Exercise prompt: Write out every one of the lines below word for word, leaving the pictures out.
+ + + + +
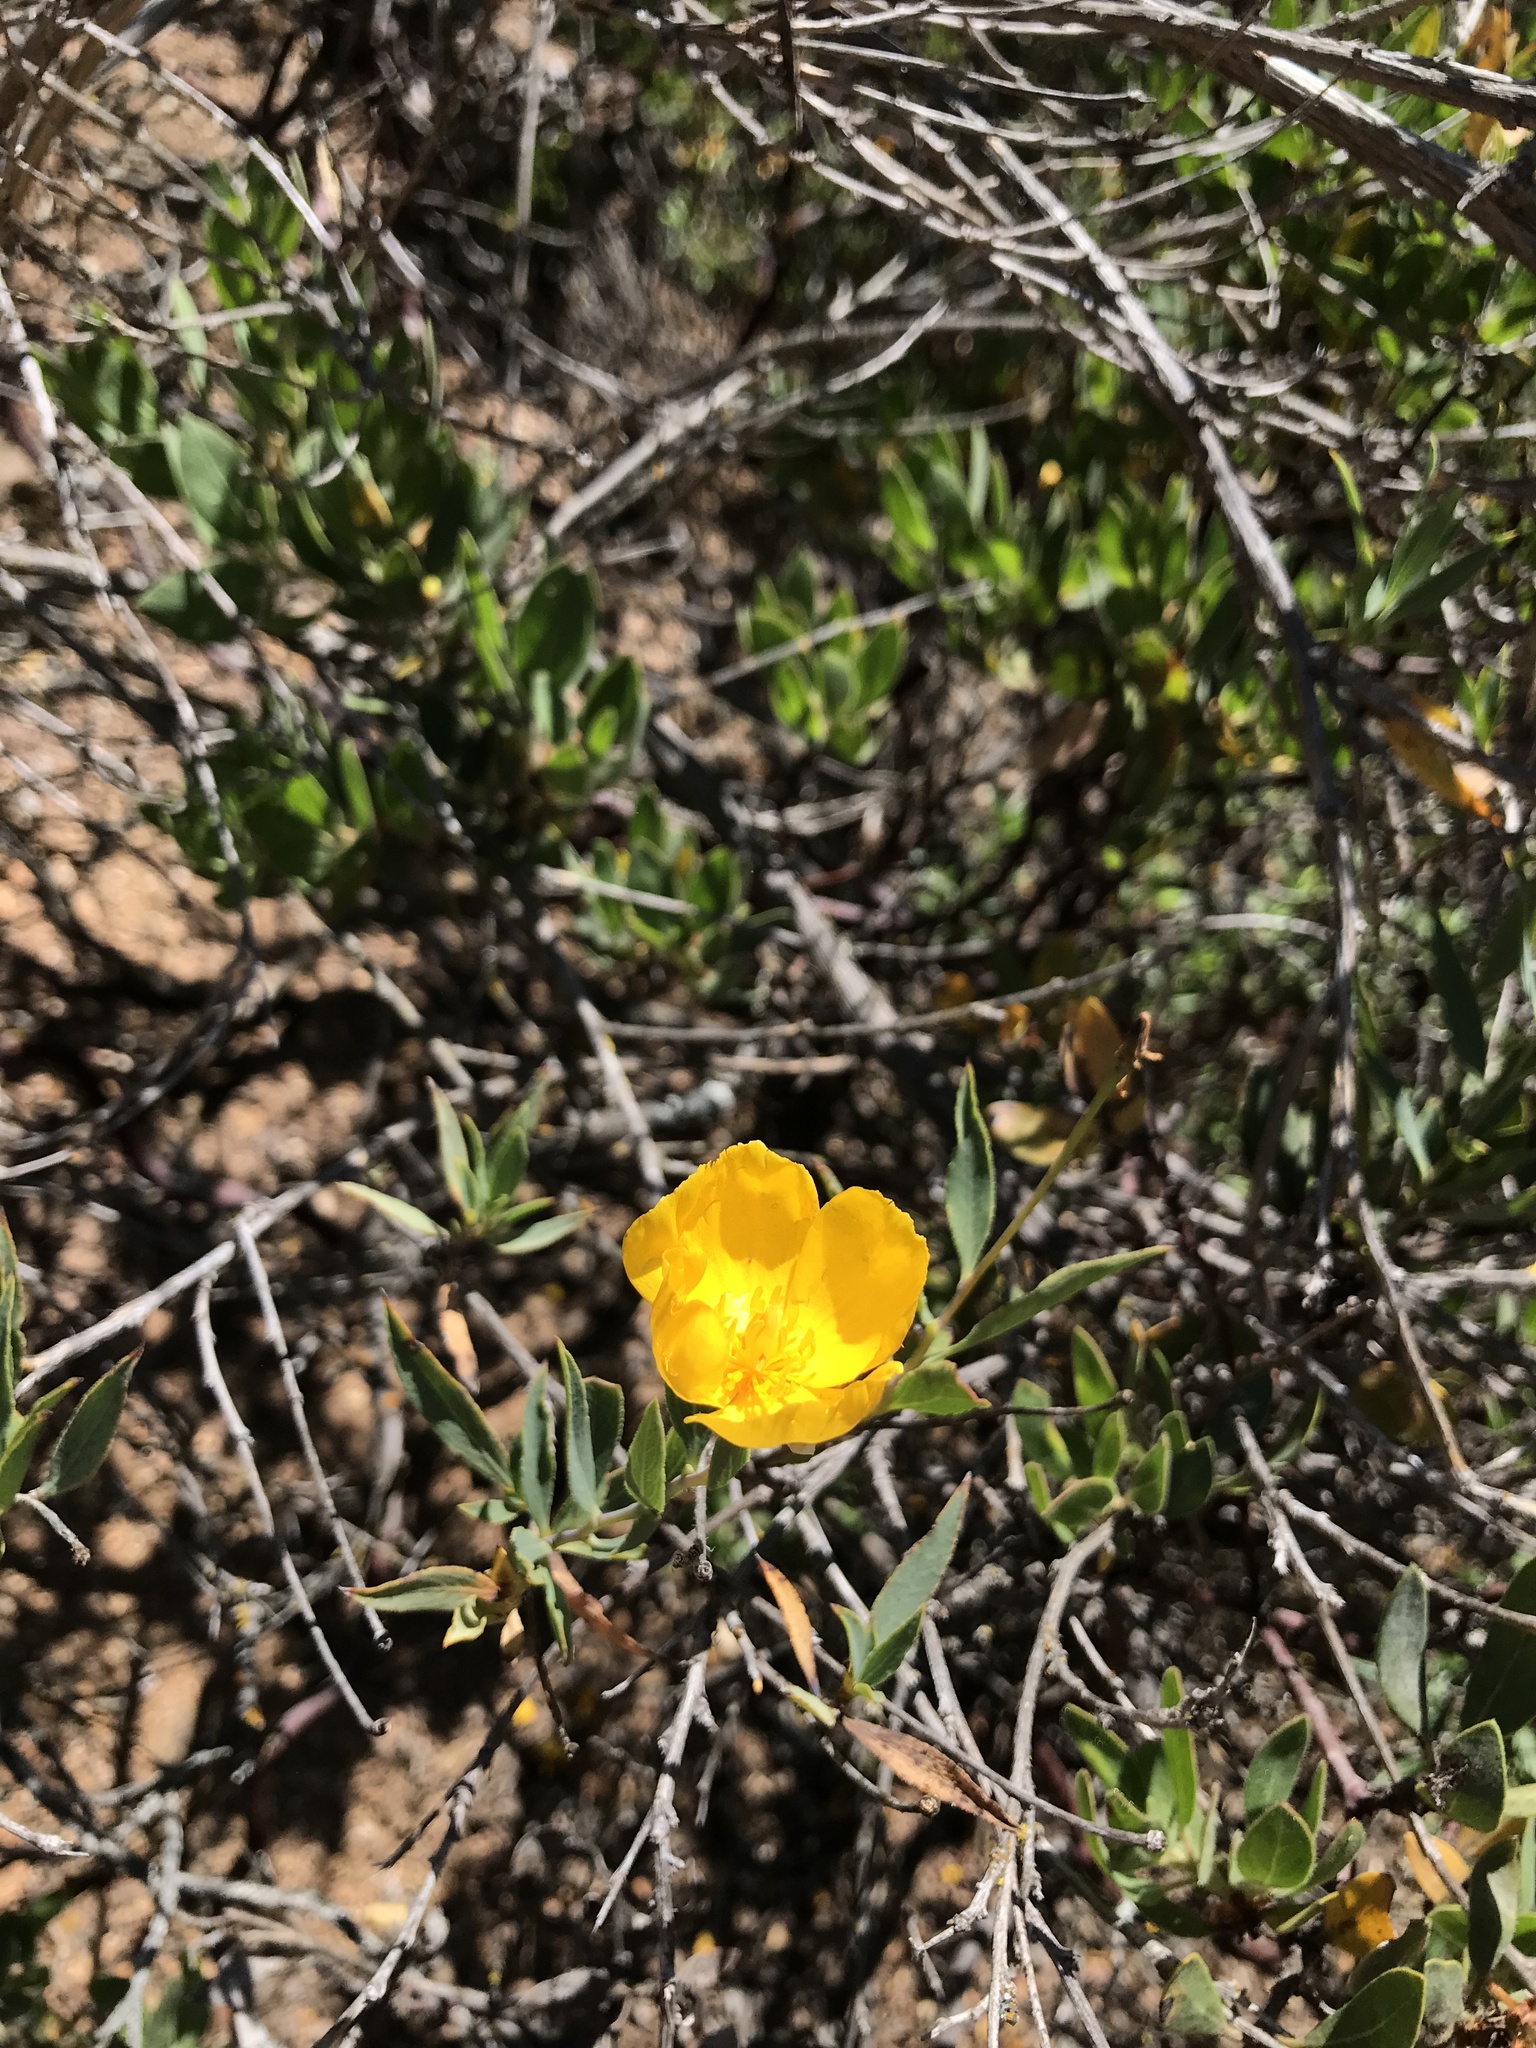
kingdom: Plantae
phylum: Tracheophyta
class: Magnoliopsida
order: Ranunculales
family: Papaveraceae
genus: Dendromecon
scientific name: Dendromecon rigida
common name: Tree poppy
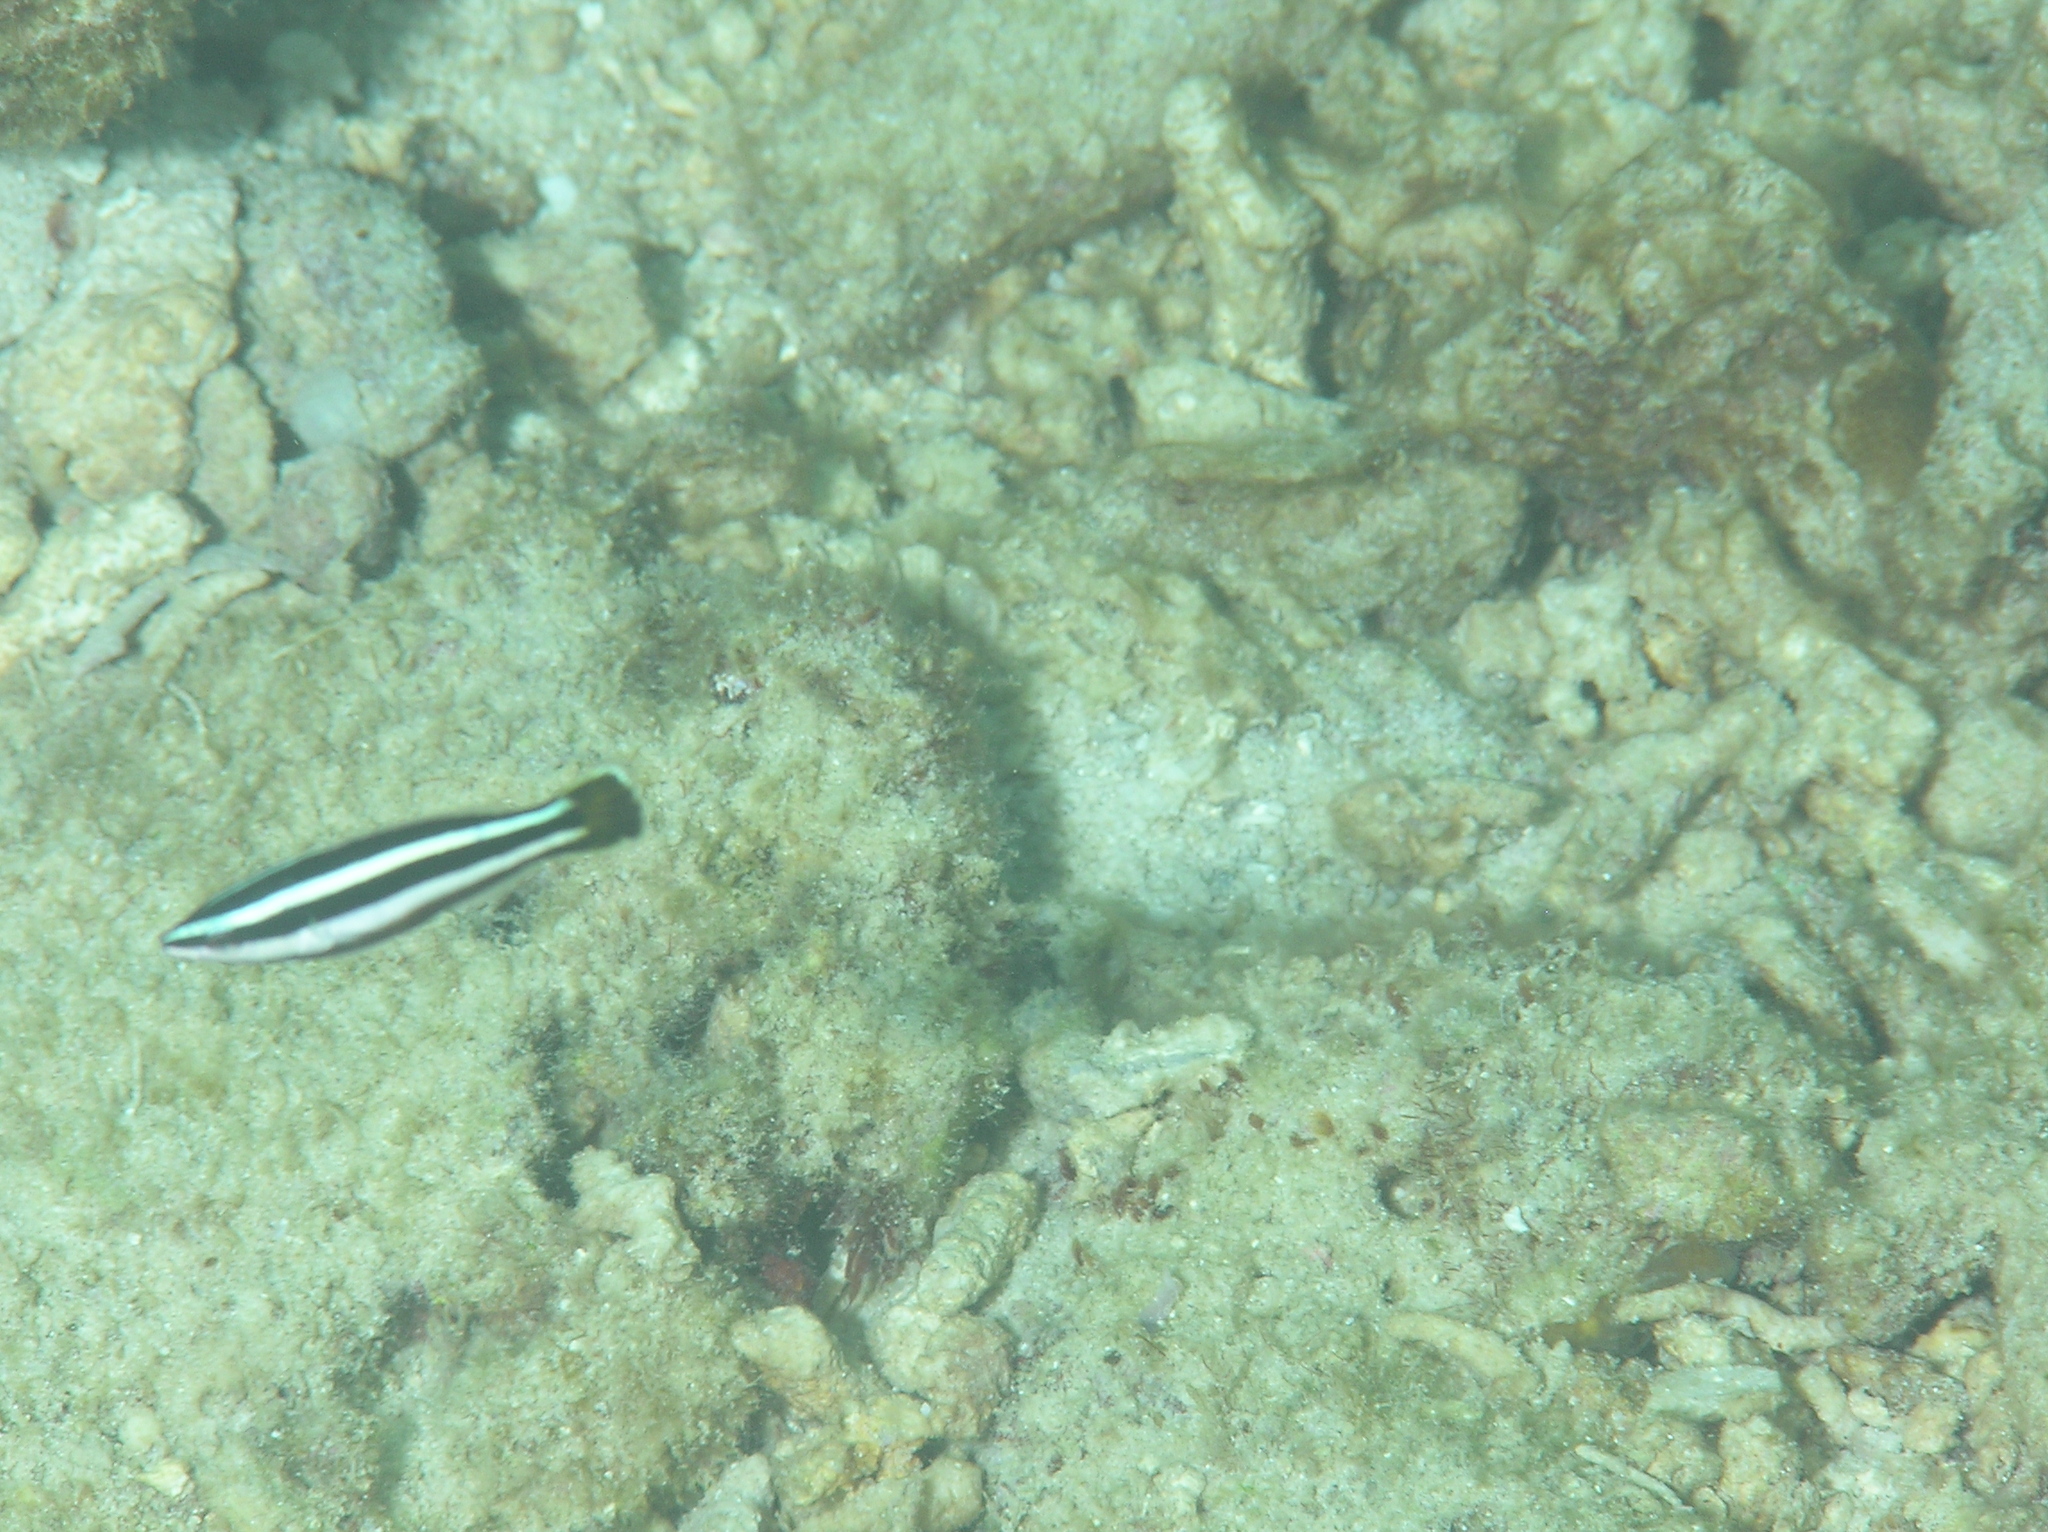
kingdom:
+ + + + +
Exercise result:
kingdom: Plantae
phylum: Tracheophyta
class: Magnoliopsida
order: Ranunculales
family: Papaveraceae
genus: Dendromecon
scientific name: Dendromecon rigida
common name: Tree poppy
kingdom:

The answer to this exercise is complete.